I had never heard of Leleti Khumalo before. As Sarafina, she gives a performance that is restrained and stunning in its simplicity and power. Sarafina herself is a complex and passionate young girl, a Black South African student, a dreamer inspired by her morally and intellectually powerful teacher, played by Whoopi Goldberg. It is to my everlasting shame that the conditions and brutality of apartheid came home to me first via this film. In my mind I knew apartheid was a bad thing, but in a vague sense I thought it was just a matter of separateness that should be changed. Now I have a sense of how dreadful it was; I doubt anyone can claim to know how dreadful it was unless they lived it.

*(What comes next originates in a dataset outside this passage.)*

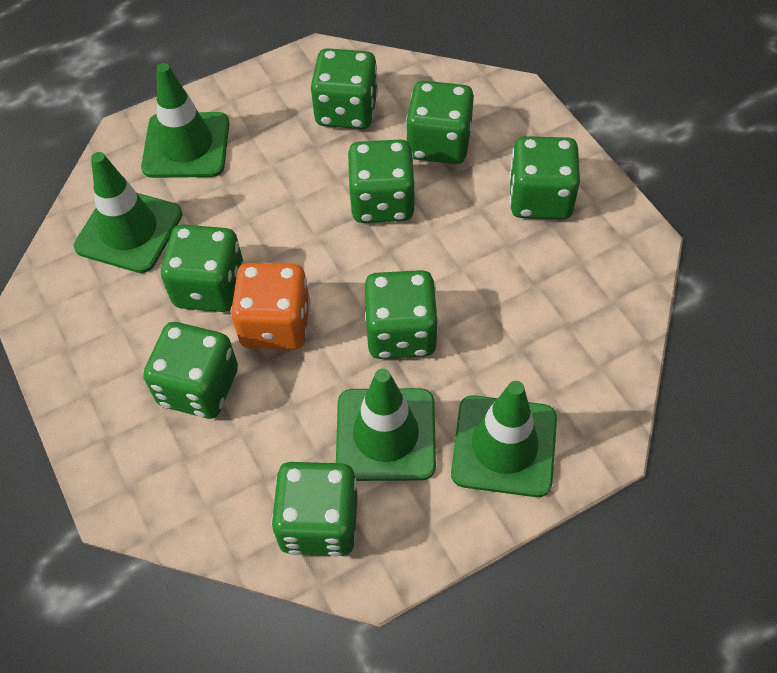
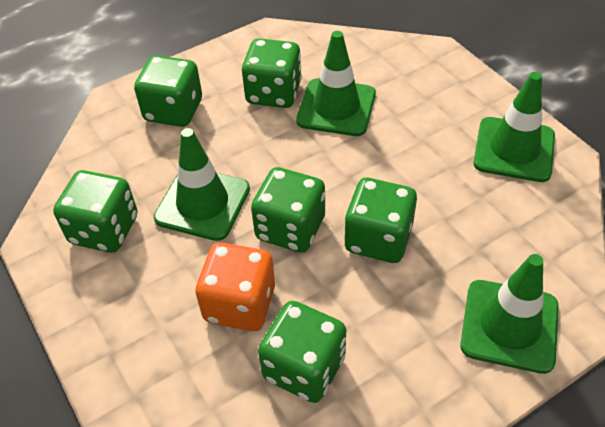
green dice: [143,322,238,419] [161,224,244,312] [271,462,358,557] [311,48,378,129] [348,140,415,223] [365,270,438,359] [406,81,474,164] [509,136,580,219] = 8 -> [53,170,138,253] [134,55,202,127] [242,38,302,108] [251,167,325,253] [258,301,346,403] [344,178,417,263] = 6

I knew who Mandela was and that he had been imprisoned for years. I didn't know that schoolchildren were brutalized and tortured. Oddly, one of the most sickening parts didn't involve dogs or whips or guns or electric shock, but the smiling, vapid blond woman who, never losing her smile, looks at Serafina who is filthy from being jailed and tortured, obviously still in shock from the experience, and chirps, "Are you all right?" Living her life of privilege, employing Serafina's mother as a maid, and completely oblivious to the truth of what's around her. As oblivious as was I, a half a world away.

I've never been a Whoopi Goldberg fan, but her performance was magical. The music was exotic and unforgettable, and authentic. The directing was flawless.

This is a film everyone should see. I think it should be shown in history classes in high school.